GLOBAL MARKETS: Oil drops as Trump calms Iran fears; tech stocks slide in Asia

Oil and gold pull back from record highs as Trump calms Iran fears, while Asian tech stocks see continued selling amid market rotation and Japan braces for snap elections.

January 12, 2026

Kevin Buckland/Reuters

FILE PHOTO: A model of an oil pump is seen in front of the OPEC logo in this illustration taken January 9, 2026.

Dado Ruvic/Reuters

Oil prices retreated from multi-month highs on Thursday and gold eased from a record peak after U.S. President Donald Trump calmed market anxiety over potential U.S. military action against Iran.


A selloff in tech stocks extended into Asian trading, following declines on Wall Street, as investors rotated out of high-flying chip and artificial intelligence-related names while searching for bargains in other parts of the market.


Currencies paused for breath after the yen dropped to its weakest point since July 2024 against the U.S. dollar overnight and then bounced back sharply amid warnings of possible intervention by Japanese authorities.

Stored records:

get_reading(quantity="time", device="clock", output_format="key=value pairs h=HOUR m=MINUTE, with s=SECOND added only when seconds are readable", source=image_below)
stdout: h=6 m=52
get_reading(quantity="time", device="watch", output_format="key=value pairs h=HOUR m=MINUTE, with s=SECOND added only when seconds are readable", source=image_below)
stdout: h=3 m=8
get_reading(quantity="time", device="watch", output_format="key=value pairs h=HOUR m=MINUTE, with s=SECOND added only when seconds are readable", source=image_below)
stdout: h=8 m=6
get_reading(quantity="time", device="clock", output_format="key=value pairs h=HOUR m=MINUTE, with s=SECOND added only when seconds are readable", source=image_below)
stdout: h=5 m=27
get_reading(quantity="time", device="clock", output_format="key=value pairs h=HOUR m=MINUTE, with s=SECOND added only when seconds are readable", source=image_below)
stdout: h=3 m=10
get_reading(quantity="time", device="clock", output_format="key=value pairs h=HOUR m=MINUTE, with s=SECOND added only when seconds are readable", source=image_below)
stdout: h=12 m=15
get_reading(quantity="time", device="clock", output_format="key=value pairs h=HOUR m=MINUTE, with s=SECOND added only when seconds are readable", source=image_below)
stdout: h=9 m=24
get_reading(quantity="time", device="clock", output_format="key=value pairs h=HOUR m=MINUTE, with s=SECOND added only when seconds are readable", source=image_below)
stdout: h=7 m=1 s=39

...

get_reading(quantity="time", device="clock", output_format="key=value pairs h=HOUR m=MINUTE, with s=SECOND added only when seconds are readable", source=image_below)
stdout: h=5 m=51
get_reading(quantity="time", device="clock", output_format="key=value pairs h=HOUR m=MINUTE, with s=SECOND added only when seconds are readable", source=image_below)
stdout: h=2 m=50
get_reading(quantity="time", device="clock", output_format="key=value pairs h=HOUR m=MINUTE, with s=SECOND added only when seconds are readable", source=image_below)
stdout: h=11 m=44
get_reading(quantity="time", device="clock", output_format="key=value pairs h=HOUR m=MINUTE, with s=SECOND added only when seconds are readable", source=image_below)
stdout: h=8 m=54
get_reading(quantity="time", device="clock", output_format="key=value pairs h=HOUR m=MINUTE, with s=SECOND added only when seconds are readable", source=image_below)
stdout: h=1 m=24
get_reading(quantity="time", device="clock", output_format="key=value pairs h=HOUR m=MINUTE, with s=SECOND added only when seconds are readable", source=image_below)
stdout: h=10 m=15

Written instruction: Set down the part of the markets report starting with "January 12, 2026" and going on through "of the market.", word for word. Work only from the markets report and leave the items aside.

Response for this exercise:
January 12, 2026

Kevin Buckland/Reuters

FILE PHOTO: A model of an oil pump is seen in front of the OPEC logo in this illustration taken January 9, 2026.

Dado Ruvic/Reuters

Oil prices retreated from multi-month highs on Thursday and gold eased from a record peak after U.S. President Donald Trump calmed market anxiety over potential U.S. military action against Iran.


A selloff in tech stocks extended into Asian trading, following declines on Wall Street, as investors rotated out of high-flying chip and artificial intelligence-related names while searching for bargains in other parts of the market.